The current SUS protocol, based on paclitaxel (175 mg/m2) and doxorubicin (60 mg/m2), began last decade in Brazil, in about the year 2003.38 Also in 2003, publications reported the use of the sentinel lymph node biopsy in a pilot study in Brazil.39 In 2012, trastuzumab-based chemotherapy was introduced in SUS. A study regarding the use of trastuzumab in the Brazilian population was published in the same year.40
When establishing a comparative timeline, there is a clear delay between the introduction of chemotherapeutic drugs in developed countries and its usage in the Brazilian population. Nevertheless, considering that SUS is a public health system that offers prevention, diagnosis, and treatment for breast cancer at no cost, it is important to emphasize that, despite its limitations, the system has achieved important gains for the population. Breast cancer chemotherapy is a high-cost treatment, which most of the Brazilian population would not be able to afford. In this context, SUS policies have worked to ensure free and fast access to oncologic treatments, as well as to support all the phases of diagnosis and follow-up.

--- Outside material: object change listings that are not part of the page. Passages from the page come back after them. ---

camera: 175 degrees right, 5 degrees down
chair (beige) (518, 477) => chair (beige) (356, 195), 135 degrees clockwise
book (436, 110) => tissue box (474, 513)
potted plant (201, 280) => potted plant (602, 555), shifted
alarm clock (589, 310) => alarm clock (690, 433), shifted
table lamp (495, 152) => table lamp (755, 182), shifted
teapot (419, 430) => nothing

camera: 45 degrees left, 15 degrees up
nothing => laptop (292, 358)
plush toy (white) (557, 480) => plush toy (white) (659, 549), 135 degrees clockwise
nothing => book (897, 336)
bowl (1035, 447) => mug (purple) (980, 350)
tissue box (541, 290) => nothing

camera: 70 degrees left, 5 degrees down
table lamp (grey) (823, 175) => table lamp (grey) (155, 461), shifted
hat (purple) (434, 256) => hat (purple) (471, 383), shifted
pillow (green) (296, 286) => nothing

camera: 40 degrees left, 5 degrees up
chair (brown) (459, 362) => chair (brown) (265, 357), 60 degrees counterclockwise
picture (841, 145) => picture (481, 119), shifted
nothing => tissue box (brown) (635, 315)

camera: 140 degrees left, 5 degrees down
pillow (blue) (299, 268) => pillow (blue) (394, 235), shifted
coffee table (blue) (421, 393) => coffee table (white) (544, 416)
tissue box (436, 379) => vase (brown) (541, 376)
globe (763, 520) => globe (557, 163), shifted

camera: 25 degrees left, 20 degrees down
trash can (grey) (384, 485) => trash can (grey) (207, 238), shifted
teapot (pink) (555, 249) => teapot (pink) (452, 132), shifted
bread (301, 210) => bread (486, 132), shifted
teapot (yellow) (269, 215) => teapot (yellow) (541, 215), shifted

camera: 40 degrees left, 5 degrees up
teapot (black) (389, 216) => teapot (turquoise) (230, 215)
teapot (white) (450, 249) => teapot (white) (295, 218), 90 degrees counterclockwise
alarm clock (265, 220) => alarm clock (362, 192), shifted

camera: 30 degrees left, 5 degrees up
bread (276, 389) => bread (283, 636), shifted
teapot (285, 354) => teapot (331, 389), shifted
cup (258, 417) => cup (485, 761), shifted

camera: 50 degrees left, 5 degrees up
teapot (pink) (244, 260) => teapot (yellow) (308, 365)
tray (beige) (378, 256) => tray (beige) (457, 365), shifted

To regulate these actions, the National Policy of Oncologic Attention (Política Nacional de Atenção Oncológica) was recently created, which aims to develop actions to ensure that all oncologic patients have full access to the public health system.41,42
Perspectives and conclusion
Brazil is a model example of a country that has developed a successful public health system. The SUS faces a wide range of challenges concerning full access, early diagnosis, and modern therapeutics, as well expansion of their coverage area across the country. Pivotal advances have been achieved, which resulted in the National Policy of Oncologic Attention. Investment in local research must be strongly expanded, and should serve as the basis for the development of targeted strategies directed to the particularities of the Brazilian population. This concentration of effort could also facilitate the implementation of more expensive treatments against breast cancer under the SUS and means that high-cost/better quality treatments would be more accessible to the Brazilian population.
Footnotes
Disclosure
The authors report no conflicts of interest in this work.